# Actions to take
1. Decide whether each statement below agrees with the customization passage, answering yes or no and quoting the words of that passage that settle it: (a) the IDMPersist interface is made up of three functions; (b) DMHALLOC is added as a base class so that NAVIGATOR can more easily contain STL vector member variables; (c) all of the code for the IDMPersist interface belongs in Customize.cpp.
2. Set down, word for word, everything in the customization passage from "1. A pointer" down to "a browsing navigator.".

# Passage for review

If you compile the project at this point, you should get a single error in ALGORITHM::GetNavigator, due to the fact that we have not yet declared the function NAVIGATOR::Initialize.

Step 4: Customizing IDMPersist

In this step, we implement the IDMPersist interface on the ALGORITHM class. This interface consists of two functions: Load and Save. These functions load and save the statistical model created by your algorithm using the IDMPersistenceReader and IDMPersistenceWriter interfaces, respectively. Put all of the code into the file ALGORITHM.IDMPersist.cpp. It is straightforward to implement this interface, and you should simply copy into ALGORITHM.IDMPersist.cpp the implementation of the two relevant functions from Customize.cpp, along with the definition of DM_PERSIST_ENUM and the implementation of the four helper functions: LoadVvlrparam, SaveVvlrparam, LoadVdbl, and SaveVdbl.

Please note that the Save and Load functions are persisting the member variables that contain the training parameter actual values.

Step 5: Customizing IDMAlgorithmNavigation

The final interface to customize for the pair-wise linear regression model is the navigation interface implemented by the NAVIGATOR class. This interface is easy to implement with the help of the LRPHIERARCHY structure defined in Hierarchies.h.

First, in NAVIGATOR.h we will add DMHALLOC as a base class for NAVIGATOR, so that it can more easily contain STL vector member variables:

class ATL_NO_VTABLE NAVIGATOR : 
      public DMHALLOC,
      public CComObjectRootEx<CComMultiThreadModel>, ...

Next, we will add some state to the NAVIGATOR class: We'll add:

  1. A pointer to the ALGORITHM class that we are navigating.
  2. A Boolean that indicates whether it is a DM-dimension navigator or a browsing navigator.
  3. An STL vector that contains the indices of all the output attributes.
  4. An LRPHIERARCHY structure to do most of the work for us.
  5. A current-node index.

Include the header files DmVector.h and Hierarchies.h at the top of NAVIGATOR.h:

#include "DmhVector.h"
#include "Hierarchies.h"

# Raw data
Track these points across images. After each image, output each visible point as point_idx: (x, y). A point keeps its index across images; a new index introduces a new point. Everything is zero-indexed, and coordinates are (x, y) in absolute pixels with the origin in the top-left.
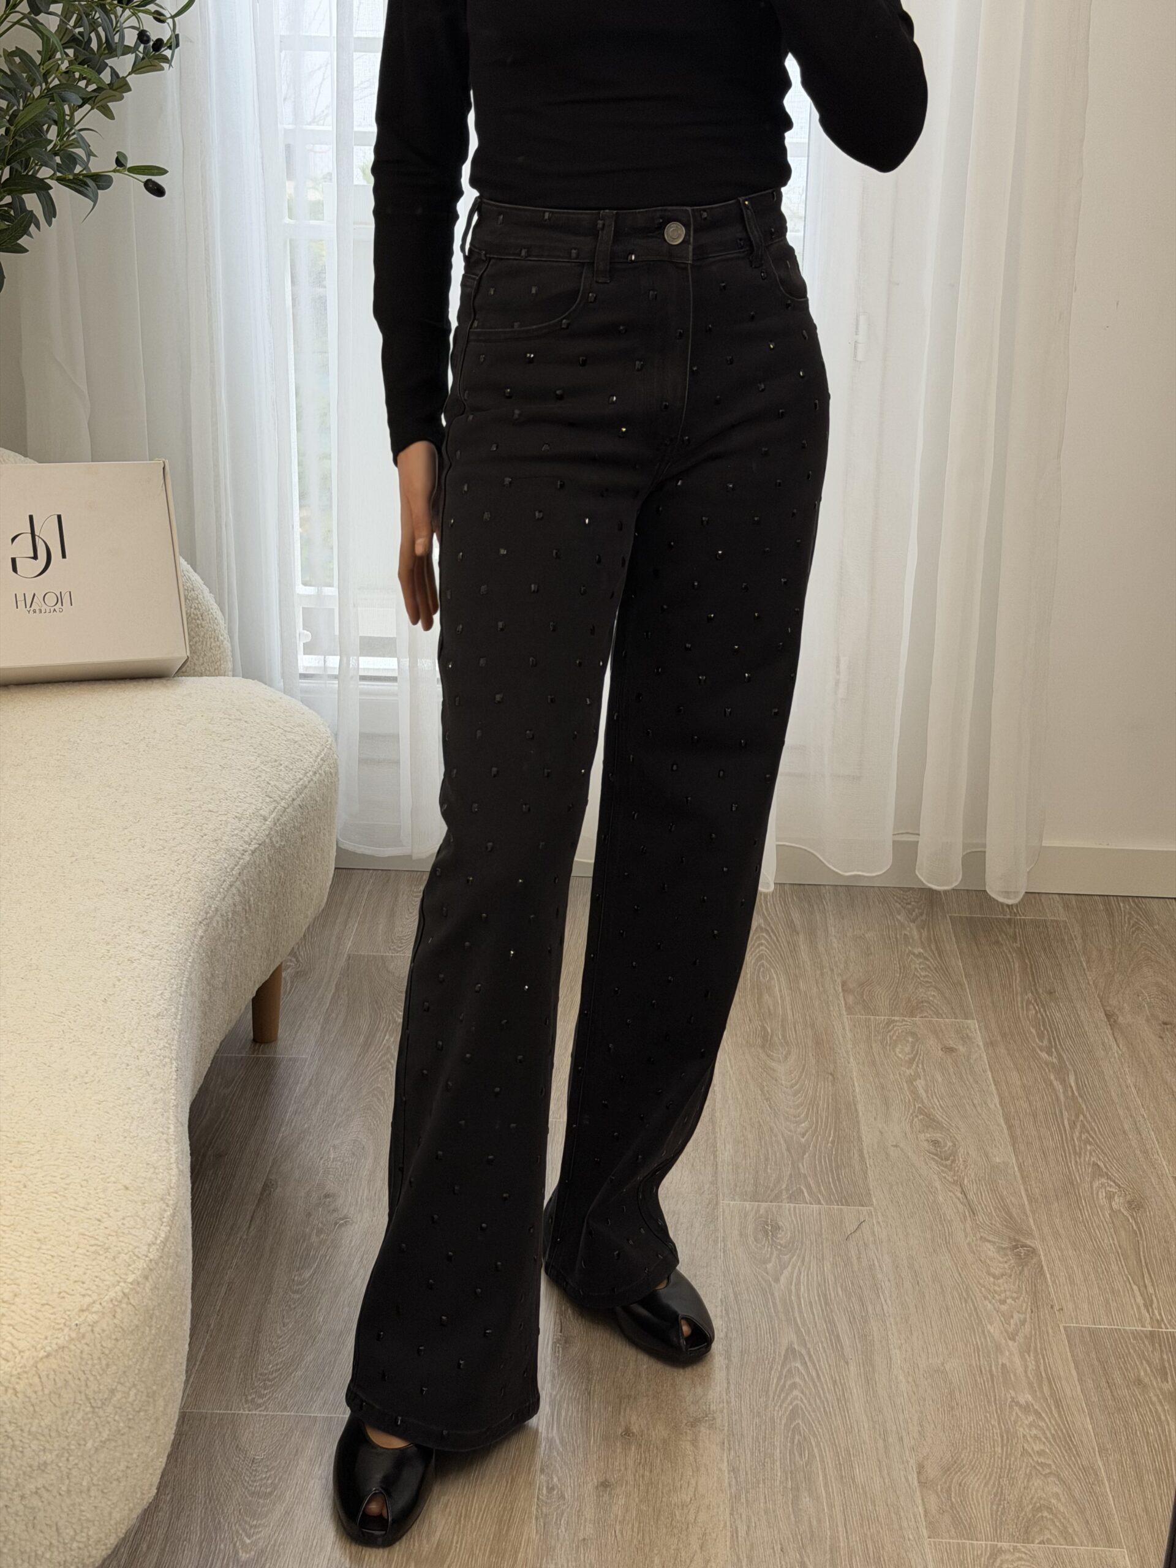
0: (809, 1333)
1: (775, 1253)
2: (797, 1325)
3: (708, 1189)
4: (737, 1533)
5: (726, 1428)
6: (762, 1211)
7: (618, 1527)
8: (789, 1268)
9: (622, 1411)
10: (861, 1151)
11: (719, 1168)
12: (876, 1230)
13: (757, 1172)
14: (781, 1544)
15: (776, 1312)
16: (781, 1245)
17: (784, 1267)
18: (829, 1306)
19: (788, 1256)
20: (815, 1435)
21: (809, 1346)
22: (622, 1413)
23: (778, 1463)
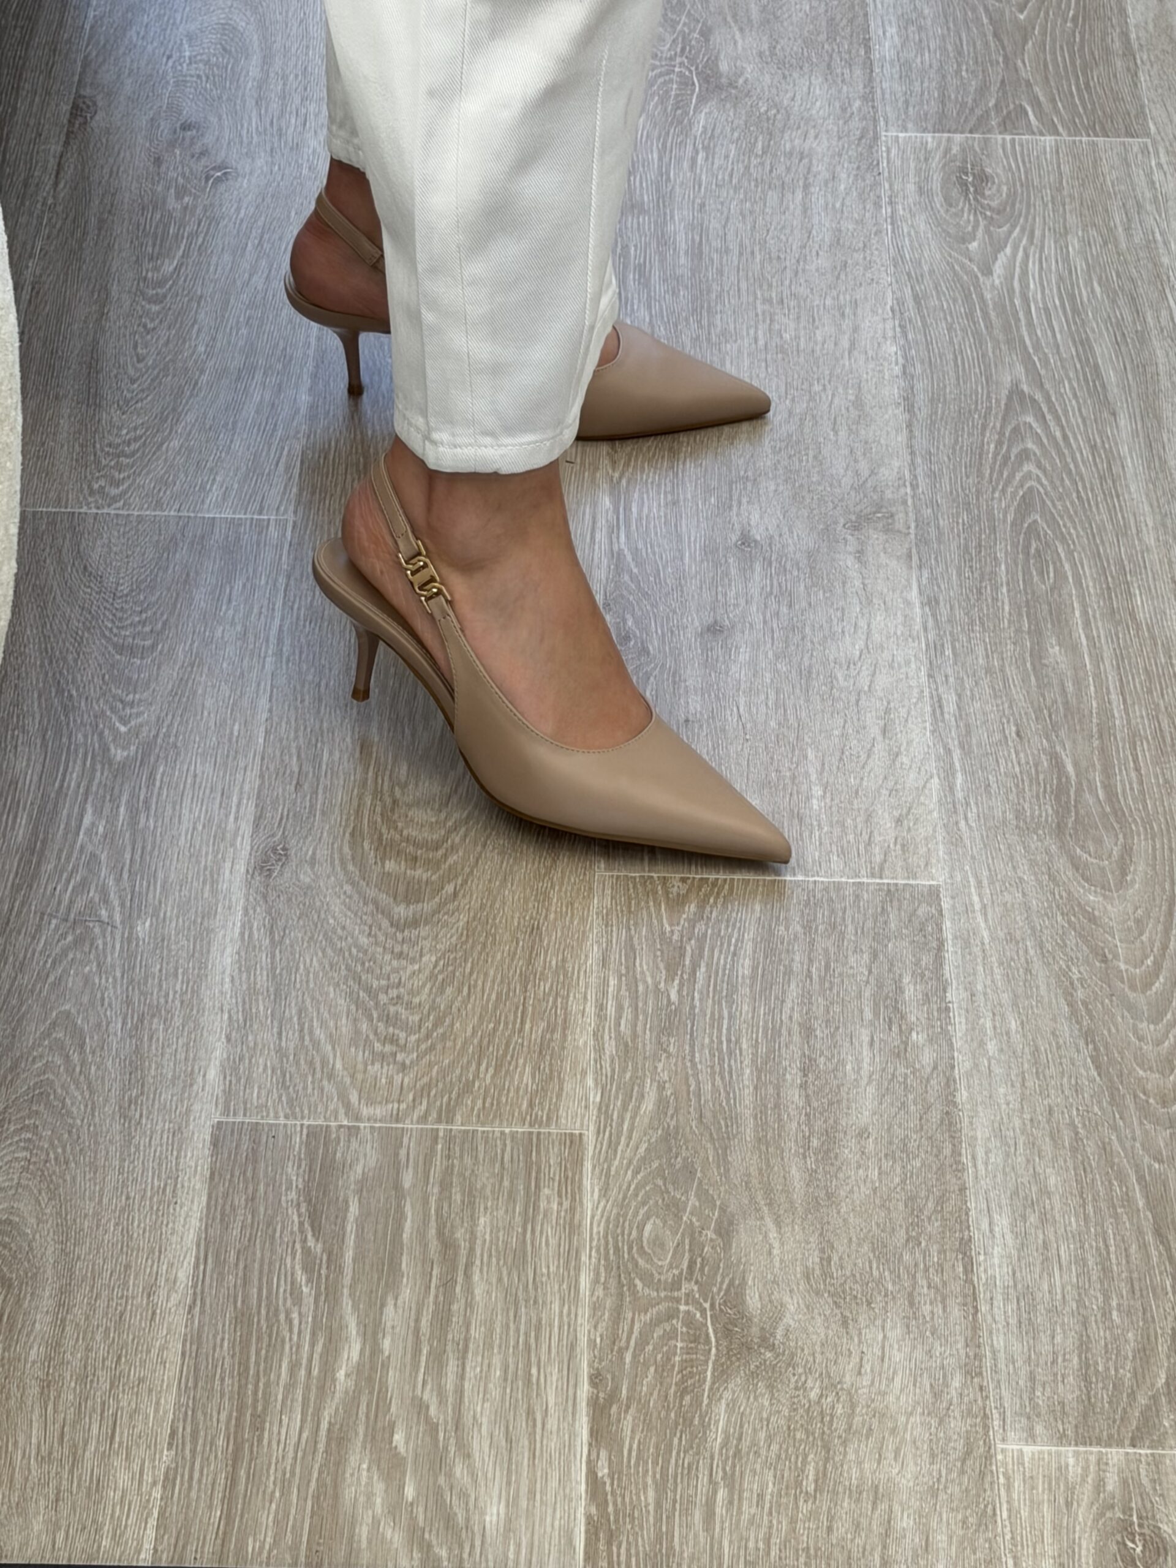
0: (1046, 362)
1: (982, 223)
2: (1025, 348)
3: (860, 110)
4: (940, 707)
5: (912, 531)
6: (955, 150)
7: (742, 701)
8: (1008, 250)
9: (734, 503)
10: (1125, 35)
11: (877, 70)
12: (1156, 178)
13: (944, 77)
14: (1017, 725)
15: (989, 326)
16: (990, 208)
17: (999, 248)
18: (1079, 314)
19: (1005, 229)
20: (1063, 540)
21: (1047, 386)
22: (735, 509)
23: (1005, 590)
* * *
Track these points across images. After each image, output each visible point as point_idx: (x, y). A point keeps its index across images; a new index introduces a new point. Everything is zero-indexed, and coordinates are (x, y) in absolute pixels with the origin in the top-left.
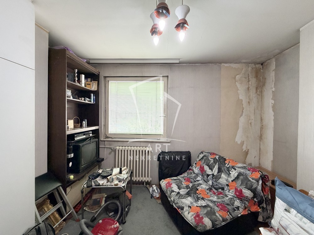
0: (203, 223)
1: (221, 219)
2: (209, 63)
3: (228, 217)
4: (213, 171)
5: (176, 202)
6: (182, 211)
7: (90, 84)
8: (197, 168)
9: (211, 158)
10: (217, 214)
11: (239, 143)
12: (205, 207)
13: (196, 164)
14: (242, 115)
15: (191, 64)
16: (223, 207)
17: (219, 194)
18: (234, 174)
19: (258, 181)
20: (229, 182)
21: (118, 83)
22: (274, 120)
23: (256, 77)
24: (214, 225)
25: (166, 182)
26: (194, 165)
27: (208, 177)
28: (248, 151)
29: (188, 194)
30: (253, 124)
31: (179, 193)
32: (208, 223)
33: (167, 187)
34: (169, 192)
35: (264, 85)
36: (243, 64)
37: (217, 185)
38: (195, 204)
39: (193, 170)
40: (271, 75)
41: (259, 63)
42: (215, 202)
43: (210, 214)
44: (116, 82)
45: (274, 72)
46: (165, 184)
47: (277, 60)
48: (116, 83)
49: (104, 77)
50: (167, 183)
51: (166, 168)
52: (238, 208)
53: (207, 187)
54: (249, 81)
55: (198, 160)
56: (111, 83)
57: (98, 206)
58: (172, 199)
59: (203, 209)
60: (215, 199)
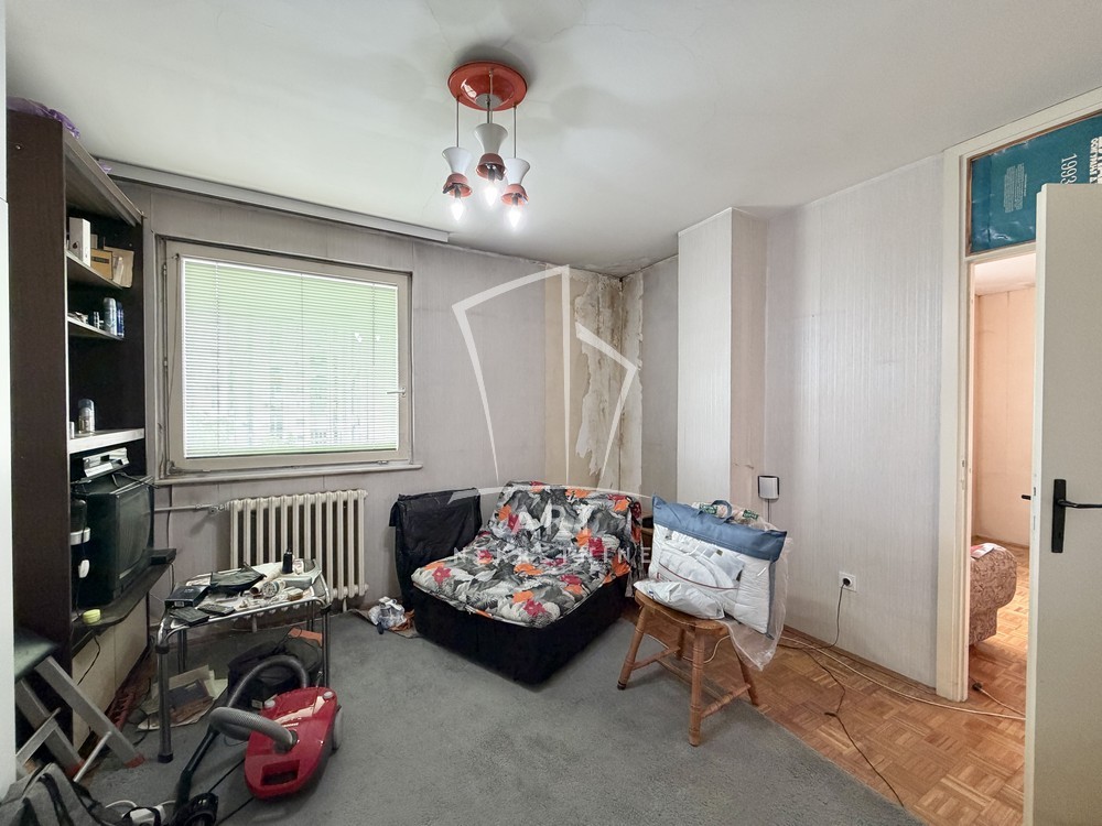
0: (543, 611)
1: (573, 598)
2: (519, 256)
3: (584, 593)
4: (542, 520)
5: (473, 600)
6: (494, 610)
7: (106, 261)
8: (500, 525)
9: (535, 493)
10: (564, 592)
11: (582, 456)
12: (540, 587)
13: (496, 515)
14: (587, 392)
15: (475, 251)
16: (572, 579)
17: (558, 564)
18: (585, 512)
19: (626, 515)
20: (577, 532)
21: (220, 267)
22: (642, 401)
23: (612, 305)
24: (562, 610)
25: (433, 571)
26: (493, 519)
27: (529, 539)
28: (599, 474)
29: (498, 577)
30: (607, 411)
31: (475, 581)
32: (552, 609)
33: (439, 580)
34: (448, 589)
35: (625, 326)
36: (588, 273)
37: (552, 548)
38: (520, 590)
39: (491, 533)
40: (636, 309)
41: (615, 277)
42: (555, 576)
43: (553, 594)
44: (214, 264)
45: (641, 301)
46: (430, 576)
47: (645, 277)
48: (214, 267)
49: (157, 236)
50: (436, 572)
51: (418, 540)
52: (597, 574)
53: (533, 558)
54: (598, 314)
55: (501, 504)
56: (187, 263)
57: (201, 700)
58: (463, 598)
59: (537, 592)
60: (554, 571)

# Answers given
1.
(a) No: "This interface consists of two functions: Load and Save."
(b) Yes: "we will add DMHALLOC as a base class for NAVIGATOR, so that it can more easily contain STL vector member variables"
(c) No: "Put all of the code into the file ALGORITHM.IDMPersist.cpp."

2.
1. A pointer to the ALGORITHM class that we are navigating.
  2. A Boolean that indicates whether it is a DM-dimension navigator or a browsing navigator.